Essas reviews são sempre muito úteis.
Mais um excelente artigo.

Julio
Visitante
Julio

Ótimo artigo Mário. Por coincidência estava em busca de uma soundbar para minha tv. Vou ficar de olho nas promoções de Black Friday.

José Galvão
Membro

Por acaso já tinha andado a ver as soundbar mas não tinha ficado convencido, com esta análise do Mário já tenho umas luzes para quando quiser uma boa soundbar sem pagar uma fortuna, também estive a ver a YAS-209 mas básicamente é o mesmo mas com mais futilidades, é mais cara e pior, sem entrada de headphones, portanto esta até é mesmo o ideal.

Excelente análise e se comprar uma soundbar será esta.

Livio
Visitante
Livio

Um excelente artigo.

Iniciei minha vida com Home Theater por volta de 2010/2011, quando um parente me deixou lá em casa um NKS HT1100(5.1) com defeito para eu brincar! O HT, pelo que lembro, não tinha saída de som e só veio com 3 caixinhas(são 5 no total) e o sub. Fiz a manutenção e como ele foi dado resolvi testar com o PS3 e mesmo não tendo entrada HDMI ou óptica, somente as RCA estéreo, gostei do que vi, na verdade ouvi!

Com base na última experiência em “sistema de áudio” adquiri no final de 2012 um BDV-N990W (5.1) da Sony (tá resistindo até hoje porém já com sinais de problema próximo) cujo diferencial são as caixas traseiras sem fio e gostei.

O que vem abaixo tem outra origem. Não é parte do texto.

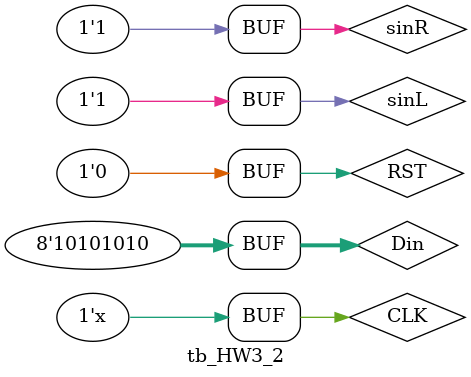
<source format=v>
`timescale 100ps / 10ps


module tb_HW3_2;

	// Inputs
	reg [3:0] op;
	reg CLK;
	reg RST;
	reg sinR;
	reg sinL;
	reg [7:0] Din;

	// Outputs
	wire [7:0] Dout;
	wire soutR;
	wire soutL;

	// Instantiate the Unit Under Test (UUT)
	HW3_2 #(.SZE(8))
	uut (
		.op(op), 
		.CLK(CLK), 
		.RST(RST), 
		.sinR(sinR), 
		.sinL(sinL), 
		.Din(Din), 
		.Dout(Dout), 
		.soutR(soutR), 
		.soutL(soutL)
	);

	initial begin
		// Initialize Inputs
		op = 4'b0000;
		CLK = 0;
		RST = 1;
		sinR = 1;
		sinL = 1;
		Din = 8'b10101010;

		// Wait 100 ns for global reset to finish
		#100 RST = 0;
        
		// Add stimulus here
		op = 4'b0000;
		#100;
		
	end
	
	always begin
	#100 CLK = ~CLK;
	end
	
	always @(negedge CLK)
	begin
		op = op + 1;
		
		
	end
      
endmodule


</source>
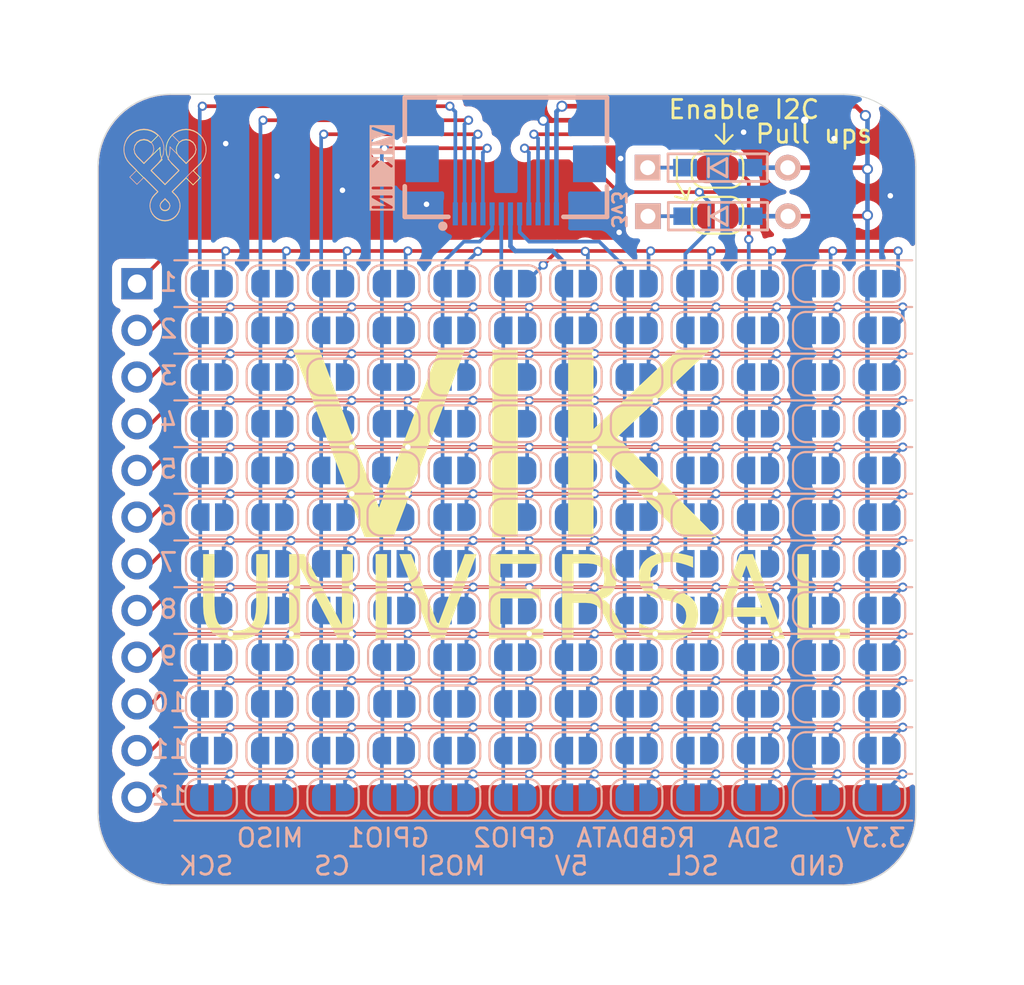
<source format=kicad_pcb>
(kicad_pcb (version 20221018) (generator pcbnew)

  (general
    (thickness 1.6)
  )

  (paper "A4")
  (layers
    (0 "F.Cu" signal)
    (31 "B.Cu" signal)
    (32 "B.Adhes" user "B.Adhesive")
    (33 "F.Adhes" user "F.Adhesive")
    (34 "B.Paste" user)
    (35 "F.Paste" user)
    (36 "B.SilkS" user "B.Silkscreen")
    (37 "F.SilkS" user "F.Silkscreen")
    (38 "B.Mask" user)
    (39 "F.Mask" user)
    (40 "Dwgs.User" user "User.Drawings")
    (41 "Cmts.User" user "User.Comments")
    (42 "Eco1.User" user "User.Eco1")
    (43 "Eco2.User" user "User.Eco2")
    (44 "Edge.Cuts" user)
    (45 "Margin" user)
    (46 "B.CrtYd" user "B.Courtyard")
    (47 "F.CrtYd" user "F.Courtyard")
    (48 "B.Fab" user)
    (49 "F.Fab" user)
  )

  (setup
    (stackup
      (layer "F.SilkS" (type "Top Silk Screen"))
      (layer "F.Paste" (type "Top Solder Paste"))
      (layer "F.Mask" (type "Top Solder Mask") (color "Green") (thickness 0.01))
      (layer "F.Cu" (type "copper") (thickness 0.035))
      (layer "dielectric 1" (type "core") (thickness 1.51) (material "FR4") (epsilon_r 4.5) (loss_tangent 0.02))
      (layer "B.Cu" (type "copper") (thickness 0.035))
      (layer "B.Mask" (type "Bottom Solder Mask") (color "Green") (thickness 0.01))
      (layer "B.Paste" (type "Bottom Solder Paste"))
      (layer "B.SilkS" (type "Bottom Silk Screen"))
      (copper_finish "None")
      (dielectric_constraints no)
    )
    (pad_to_mask_clearance 0)
    (grid_origin 84.419194 0)
    (pcbplotparams
      (layerselection 0x00010fc_ffffffff)
      (plot_on_all_layers_selection 0x0000000_00000000)
      (disableapertmacros false)
      (usegerberextensions false)
      (usegerberattributes false)
      (usegerberadvancedattributes false)
      (creategerberjobfile false)
      (dashed_line_dash_ratio 12.000000)
      (dashed_line_gap_ratio 3.000000)
      (svgprecision 6)
      (plotframeref false)
      (viasonmask false)
      (mode 1)
      (useauxorigin true)
      (hpglpennumber 1)
      (hpglpenspeed 20)
      (hpglpendiameter 15.000000)
      (dxfpolygonmode true)
      (dxfimperialunits true)
      (dxfusepcbnewfont true)
      (psnegative false)
      (psa4output false)
      (plotreference true)
      (plotvalue true)
      (plotinvisibletext false)
      (sketchpadsonfab false)
      (subtractmaskfromsilk false)
      (outputformat 1)
      (mirror false)
      (drillshape 0)
      (scaleselection 1)
      (outputdirectory "gerber/")
    )
  )

  (net 0 "")
  (net 1 "GND")
  (net 2 "VDD_5V")
  (net 3 "VDD_3.3V")
  (net 4 "CS")
  (net 5 "GPIO_AD2")
  (net 6 "RGB_LED_IN")
  (net 7 "SCLK")
  (net 8 "MOSI")
  (net 9 "MISO")
  (net 10 "SCL")
  (net 11 "SDA")
  (net 12 "Net-(J1001-Pin_1)")
  (net 13 "Net-(J1001-Pin_2)")
  (net 14 "Net-(J1001-Pin_3)")
  (net 15 "Net-(J1001-Pin_4)")
  (net 16 "Net-(J1001-Pin_5)")
  (net 17 "Net-(J1001-Pin_6)")
  (net 18 "Net-(J1001-Pin_7)")
  (net 19 "Net-(J1001-Pin_8)")
  (net 20 "Net-(J1001-Pin_9)")
  (net 21 "Net-(J1001-Pin_10)")
  (net 22 "Net-(J1001-Pin_11)")
  (net 23 "Net-(J1001-Pin_12)")
  (net 24 "GPIO_AD1")
  (net 25 "Net-(JP1145-B)")
  (net 26 "Net-(JP1146-B)")

  (footprint "local:fingerpunch-logo-small" (layer "F.Cu") (at 72.735194 90.424))

  (footprint (layer "F.Cu") (at 81.648 98.681999))

  (footprint (layer "F.Cu") (at 81.648 98.681999))

  (footprint "Jumper:SolderJumper-2_P1.3mm_Open_RoundedPad1.0x1.5mm" (layer "F.Cu") (at 102.789194 92.8 180))

  (footprint "Jumper:SolderJumper-2_P1.3mm_Open_RoundedPad1.0x1.5mm" (layer "F.Cu") (at 102.789194 90.3 180))

  (footprint "Jumper:SolderJumper-2_P1.3mm_Open_RoundedPad1.0x1.5mm" (layer "B.Cu") (at 101.691194 124.46 180))

  (footprint "Jumper:SolderJumper-2_P1.3mm_Open_RoundedPad1.0x1.5mm" (layer "B.Cu") (at 75.245194 124.46 180))

  (footprint "Jumper:SolderJumper-2_P1.3mm_Open_RoundedPad1.0x1.5mm" (layer "B.Cu") (at 95.087194 96.52 180))

  (footprint "Jumper:SolderJumper-2_P1.3mm_Open_RoundedPad1.0x1.5mm" (layer "B.Cu") (at 111.597194 111.76 180))

  (footprint "Connector_PinSocket_2.54mm:PinSocket_1x12_P2.54mm_Vertical" (layer "B.Cu") (at 71.211194 96.52 180))

  (footprint "Jumper:SolderJumper-2_P1.3mm_Open_RoundedPad1.0x1.5mm" (layer "B.Cu") (at 91.785194 111.76 180))

  (footprint "Jumper:SolderJumper-2_P1.3mm_Open_RoundedPad1.0x1.5mm" (layer "B.Cu") (at 108.295194 116.84 180))

  (footprint "Jumper:SolderJumper-2_P1.3mm_Open_RoundedPad1.0x1.5mm" (layer "B.Cu") (at 91.785194 104.14 180))

  (footprint "Jumper:SolderJumper-2_P1.3mm_Open_RoundedPad1.0x1.5mm" (layer "B.Cu") (at 88.483194 104.14 180))

  (footprint "Jumper:SolderJumper-2_P1.3mm_Open_RoundedPad1.0x1.5mm" (layer "B.Cu") (at 98.389194 114.3 180))

  (footprint "Jumper:SolderJumper-2_P1.3mm_Open_RoundedPad1.0x1.5mm" (layer "B.Cu") (at 88.483194 111.76 180))

  (footprint "Jumper:SolderJumper-2_P1.3mm_Open_RoundedPad1.0x1.5mm" (layer "B.Cu") (at 101.691194 104.14 180))

  (footprint "Jumper:SolderJumper-2_P1.3mm_Open_RoundedPad1.0x1.5mm" (layer "B.Cu") (at 91.785194 96.52 180))

  (footprint "Jumper:SolderJumper-2_P1.3mm_Open_RoundedPad1.0x1.5mm" (layer "B.Cu") (at 78.577194 106.68 180))

  (footprint "Jumper:SolderJumper-2_P1.3mm_Open_RoundedPad1.0x1.5mm" (layer "B.Cu") (at 78.563194 121.92 180))

  (footprint "Jumper:SolderJumper-2_P1.3mm_Open_RoundedPad1.0x1.5mm" (layer "B.Cu") (at 101.691194 114.3 180))

  (footprint "Jumper:SolderJumper-2_P1.3mm_Open_RoundedPad1.0x1.5mm" (layer "B.Cu") (at 101.691194 106.68 180))

  (footprint "Jumper:SolderJumper-2_P1.3mm_Open_RoundedPad1.0x1.5mm" (layer "B.Cu") (at 108.295194 101.6 180))

  (footprint "Jumper:SolderJumper-2_P1.3mm_Open_RoundedPad1.0x1.5mm" (layer "B.Cu") (at 81.879194 104.14 180))

  (footprint "Jumper:SolderJumper-2_P1.3mm_Open_RoundedPad1.0x1.5mm" (layer "B.Cu") (at 95.087194 99.06 180))

  (footprint "Jumper:SolderJumper-2_P1.3mm_Open_RoundedPad1.0x1.5mm" (layer "B.Cu") (at 81.879194 101.6 180))

  (footprint "Jumper:SolderJumper-2_P1.3mm_Open_RoundedPad1.0x1.5mm" (layer "B.Cu") (at 111.597194 101.6 180))

  (footprint "Jumper:SolderJumper-2_P1.3mm_Open_RoundedPad1.0x1.5mm" (layer "B.Cu") (at 88.483194 101.6 180))

  (footprint "Jumper:SolderJumper-2_P1.3mm_Open_RoundedPad1.0x1.5mm" (layer "B.Cu") (at 104.993194 114.3 180))

  (footprint "Jumper:SolderJumper-2_P1.3mm_Open_RoundedPad1.0x1.5mm" (layer "B.Cu") (at 81.879194 119.38 180))

  (footprint "Jumper:SolderJumper-2_P1.3mm_Open_RoundedPad1.0x1.5mm" (layer "B.Cu") (at 88.483194 124.46 180))

  (footprint "Jumper:SolderJumper-2_P1.3mm_Open_RoundedPad1.0x1.5mm" (layer "B.Cu") (at 81.879194 121.92 180))

  (footprint "Jumper:SolderJumper-2_P1.3mm_Open_RoundedPad1.0x1.5mm" (layer "B.Cu") (at 81.909194 109.22 180))

  (footprint "Jumper:SolderJumper-2_P1.3mm_Open_RoundedPad1.0x1.5mm" (layer "B.Cu") (at 88.483194 119.38 180))

  (footprint "Jumper:SolderJumper-2_P1.3mm_Open_RoundedPad1.0x1.5mm" (layer "B.Cu") (at 104.993194 106.68 180))

  (footprint "Jumper:SolderJumper-2_P1.3mm_Open_RoundedPad1.0x1.5mm" (layer "B.Cu") (at 78.577194 116.84 180))

  (footprint "Jumper:SolderJumper-2_P1.3mm_Open_RoundedPad1.0x1.5mm" (layer "B.Cu") (at 111.597194 96.52 180))

  (footprint "Jumper:SolderJumper-2_P1.3mm_Open_RoundedPad1.0x1.5mm" (layer "B.Cu") (at 104.993194 104.14 180))

  (footprint "Jumper:SolderJumper-2_P1.3mm_Open_RoundedPad1.0x1.5mm" (layer "B.Cu") (at 108.295194 96.52 180))

  (footprint "Jumper:SolderJumper-2_P1.3mm_Open_RoundedPad1.0x1.5mm" (layer "B.Cu") (at 111.597194 116.84 180))

  (footprint "Jumper:SolderJumper-2_P1.3mm_Open_RoundedPad1.0x1.5mm" (layer "B.Cu") (at 108.295194 124.46 180))

  (footprint "Jumper:SolderJumper-2_P1.3mm_Open_RoundedPad1.0x1.5mm" (layer "B.Cu") (at 81.879194 124.46 180))

  (footprint "Jumper:SolderJumper-2_P1.3mm_Open_RoundedPad1.0x1.5mm" (layer "B.Cu") (at 101.691194 96.52 180))

  (footprint "Jumper:SolderJumper-2_P1.3mm_Open_RoundedPad1.0x1.5mm" (layer "B.Cu")
    (tstamp 435969e5-cc20-4852-9fae-ffb6a0e1d814)
    (at 88.483194 96.52 180)
    (descr "SMD Solder Jumper, 1x1.5mm, rounded Pads, 0.3mm gap, open")
    (tags "solder jumper open")
    (property "Sheetfile" "vik-universal.kicad_sch")
    (property "Sheetname" "")
    (property "ki_description" "Jumper, 2-pole, open")
    (property "ki_keywords" "Jumper SPST")
    (path "/84c7b25a-a5a4-49fa-9e99-df73ae902803")
    (attr exclude_from_pos_files)
    (fp_text reference "JP1053" (at 0 1.8) (layer "B.SilkS") hide
        (effects (font (size 1 1) (thickness 0.15)) (justify mirror))
      (tstamp 9a2795f8-beb6-459a-a096-9968a04a7f8b)
    )
    (fp_text value "Jumper_2_Open" (at 0 -1.9) (layer "B.Fab")
        (effects (font (size 1 1) (thickness 0.15)) (justify mirror))
      (tstamp 3c4e9295-acd5-4bac-9204-420fd9ca391f)
    )
    (fp_line (start -1.4 -0.3) (end -1.4 0.3)
      (stroke (width 0.12) (type solid)) (layer "B.SilkS") (tstamp 422156af-1020-4d03-ba1e-f03c3251a44a))
    (fp_line (start -0.7 1) (end 0.7 1)
      (stroke (width 0.12) (type solid)) (layer "B.SilkS") (tstamp 332631f6-3202-4271-b7a2-0259b8a989fa))
    (fp_line (start 0.7 -1) (end -0.7 -1)
      (stroke (width 0.12) (type solid)) (layer "B.SilkS") (tstamp 7b3515d1-c2f6-461f-8e5e-6b1e70a5b9fe))
    (fp_line (start 1.4 0.3) (end 1.4 -0.3)
      (stroke (width 0.12) (type solid)) (layer "B.SilkS") (tstamp 21dc7e9f-cedf-43f5-a4bb-3bd9f0e7b388))
    (fp_arc (start -1.4 -0.3) (mid -1.194975 -0.794975) (end -0.7 -1)
      (stroke (width 0.12) (type solid)) (layer "B.SilkS") (tstamp c5cff6fc-ed83-41f9-b3d5-136ffa1cbdf4))
    (fp_arc (start -0.7 1) (mid -1.194975 0.794975) (end -1.4 0.3)
      (stroke (width 0.12) (type solid)) (layer "B.SilkS") (tstamp 61f32d06-4d6c-4072-b7be-4afb66a7ea62))
    (fp_arc (start 0.7 -1) (mid 1.194975 -0.794975) (end 1.4 -0.3)
      (stroke (width 0.12) (type solid)) (layer "B.SilkS") (tstamp 065c986e-1edc-4ca2-95cc-5fd909375e83))
    (fp_arc (start 1.4 0.3) (mid 1.194975 0.794975) (end 0.7 1)
      (stroke (width 0.12) (type solid)) (layer "B.SilkS") (tstamp 92c95cbd-3eb5-40c8-bb95-65143c0a9537))
    (fp_line (start -1.65 1.25) (end -1.65 -1.25)
      (stroke (width 0.05) (type solid)) (layer "B.CrtYd") (tstamp 99006b57-f819-47b3-801a-9ed2a35dd079))
    (fp_line (start -1.65 1.25) (end 1.65 1.25)
      (stroke (width 0.05) (type solid)) (layer "B.CrtYd") (tstamp a7958981-1b65-4e4d-9240-771c5c19c9e7))
    (fp_line (start 1.65 -1.25) (end -1.65 -1.25)
      (stroke (width 0.05) (type solid)) (layer "B.CrtYd") (tstamp 3aeefc81-e92c-447d-8728-b1cc253b2e97))
    (fp_line (start 1.65 -1.25) (end 1.65 1.25)
      (stroke (width 0.05) (type solid)) (layer "B.CrtYd") (tstamp 67a5cfe9-77a4-420a-ad12-5c2a58321b45))
    (pad "1" smd custom (at -0.65 0 180) (size 1 0.5) (layers "B.Cu" "B.Mask")
      (net 12 "Net-(J1001-Pin_1)") (pinfunction "A") (pintype "passive") (zone_connect 2) (thermal_bridge_angle 45)
      (options (clearance outline) (anchor rect))
      (primitives
        (gr_circle (center 0 -0.25) (end 0.5 -0.25) (width 0) (fill yes))
        (gr_circle (center 0 0.25) (end 0.5 0.25) (width 0) (fill yes))
        (gr_poly
          (pts
            (xy 0.5 -0.75)
            (xy 0 -0.75)
            (xy 0 0.75)
       
... [832728 chars truncated]
</source>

Também tive a dúvida em saber qual era melhor, se era o Dolby ou DTS e acabei escolhendo o DTS.

Como disse acima o meu atual HT apresenta sintomas de que quase está em fim de vida e já prevendo isso desde o ano passado venho pesquisando por algum aparelho substituto mas percebi que as marcas que vendiam Home Theater praticamente estão investindo em Sound Bar(SB) e sempre fico com um pé atrás pois vi SB que prometia 5.1 sendo que só tem 2 alto-falantes(sei que isso não é impeditivo porque tem fones que dizem simular 7.1)

Sei que o Sound Bar não substitui um Home Theater, mas tenho receio de ter que comprar um SB por não ter mais HT disponível no mercado.

David Martins
Visitante
David Martins

Por coincidência é a soundbar que estou namorando (testei de outras marcas mas nenhuma me impressionou, fiquei com receio pelo preço alto), estou ansioso pelas impressões nos testes de jogos e filmes, principalmente a capacidade de resposta nos graves e os reais ganhos em comparação a experiência somente com os auto falantes da TV, e se consegue resgatar alguma parcela de experiência obtida nos cinemas.